For now, fgraph is used for the fprobe, even if we need trace the entry
only. However, the performance of ftrace is better than fgraph, and we
can use ftrace_ops for this case.
Then performance of kprobe-multi increases from 54M to 69M. Before this
commit:
$ ./benchs/run_bench_trigger.sh kprobe-multi
kprobe-multi : 54.663 ± 0.493M/s
After this commit:
$ ./benchs/run_bench_trigger.sh kprobe-multi
kprobe-multi : 69.447 ± 0.143M/s
Mitigation is disable during the bench testing above.
Signed-off-by: Menglong Dong <dongml2@chinatelecom.cn>
---
v2:
- add some document for fprobe_fgraph_entry as Masami suggested
- merge the rename of fprobe_entry into current patch
- use ftrace_test_recursion_trylock() in fprobe_ftrace_entry()
---
kernel/trace/fprobe.c | 104 +++++++++++++++++++++++++++++++++++++-----
1 file changed, 93 insertions(+), 11 deletions(-)

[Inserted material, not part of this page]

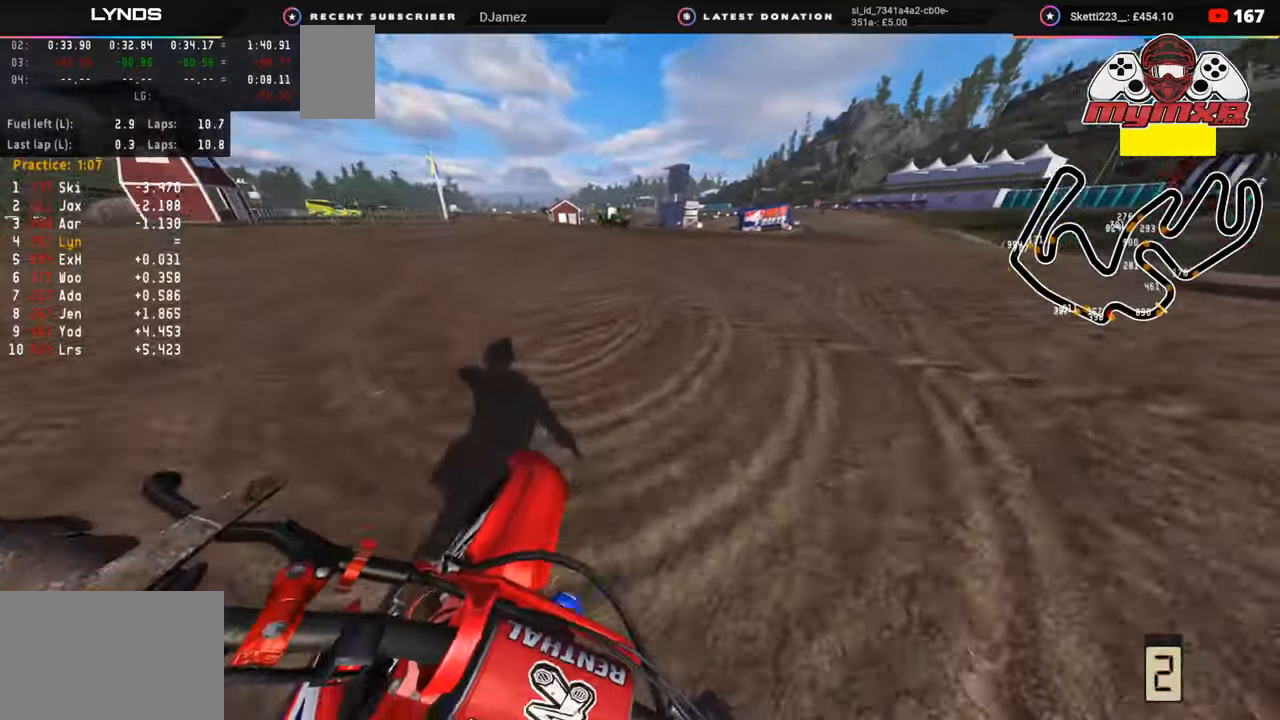
{"buttons": ["R1", "R2", "R3"], "left_stick": "up-right", "right_stick": "up-left", "events": [[150, "R1", "down"], [200, "R1", "up"], [467, "R1", "down"]]}
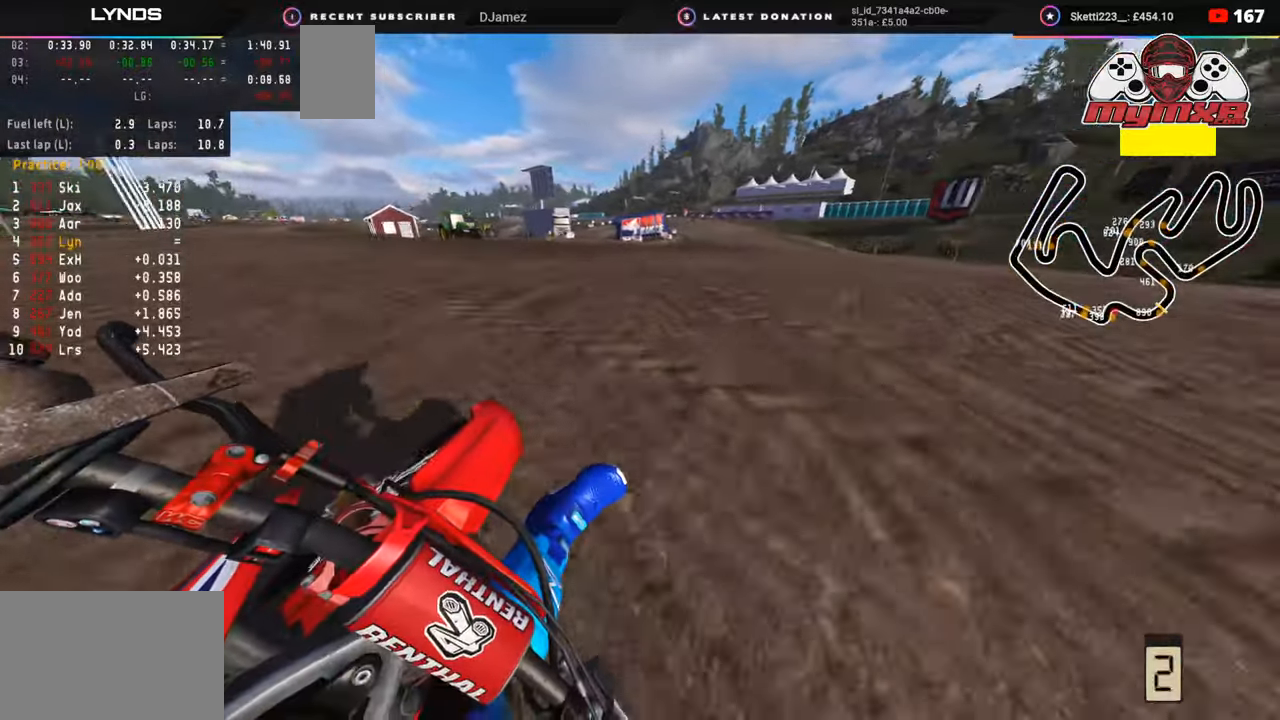
{"buttons": ["R2", "R3"], "left_stick": "up-left", "right_stick": "up-left", "events": [[17, "R1", "up"], [400, "left_stick", "up-left"]]}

diff --git a/kernel/trace/fprobe.c b/kernel/trace/fprobe.c
index 99d83c08b9e2..bb02d6d09d6a 100644
--- a/kernel/trace/fprobe.c
+++ b/kernel/trace/fprobe.c
@@ -254,8 +254,9 @@ static inline int __fprobe_kprobe_handler(unsigned long ip, unsigned long parent
return ret;
}
-static int fprobe_entry(struct ftrace_graph_ent *trace, struct fgraph_ops *gops,
- struct ftrace_regs *fregs)
+/* fgraph_ops callback, this processes fprobes which have exit_handler. */
+static int fprobe_fgraph_entry(struct ftrace_graph_ent *trace, struct fgraph_ops *gops,
+ struct ftrace_regs *fregs)
{
unsigned long *fgraph_data = NULL;
unsigned long func = trace->func;
@@ -292,7 +293,7 @@ static int fprobe_entry(struct ftrace_graph_ent *trace, struct fgraph_ops *gops,
if (node->addr != func)
continue;
fp = READ_ONCE(node->fp);
- if (fp && !fprobe_disabled(fp))
+ if (fp && !fprobe_disabled(fp) && fp->exit_handler)
fp->nmissed++;
}
return 0;
@@ -312,11 +313,11 @@ static int fprobe_entry(struct ftrace_graph_ent *trace, struct fgraph_ops *gops,
if (node->addr != func)
continue;
fp = READ_ONCE(node->fp);
- if (!fp || fprobe_disabled(fp))
+ if (unlikely(!fp || fprobe_disabled(fp) || !fp->exit_handler))
continue;
data_size = fp->entry_data_size;
- if (data_size && fp->exit_handler)
+ if (data_size)
data = fgraph_data + used + FPROBE_HEADER_SIZE_IN_LONG;
else
data = NULL;
@@ -327,7 +328,7 @@ static int fprobe_entry(struct ftrace_graph_ent *trace, struct fgraph_ops *gops,
ret = __fprobe_handler(func, ret_ip, fp, fregs, data);
/* If entry_handler returns !0, nmissed is not counted but skips exit_handler. */
- if (!ret && fp->exit_handler) {
+ if (!ret) {
int size_words = SIZE_IN_LONG(data_size);
if (write_fprobe_header(&fgraph_data[used], fp, size_words))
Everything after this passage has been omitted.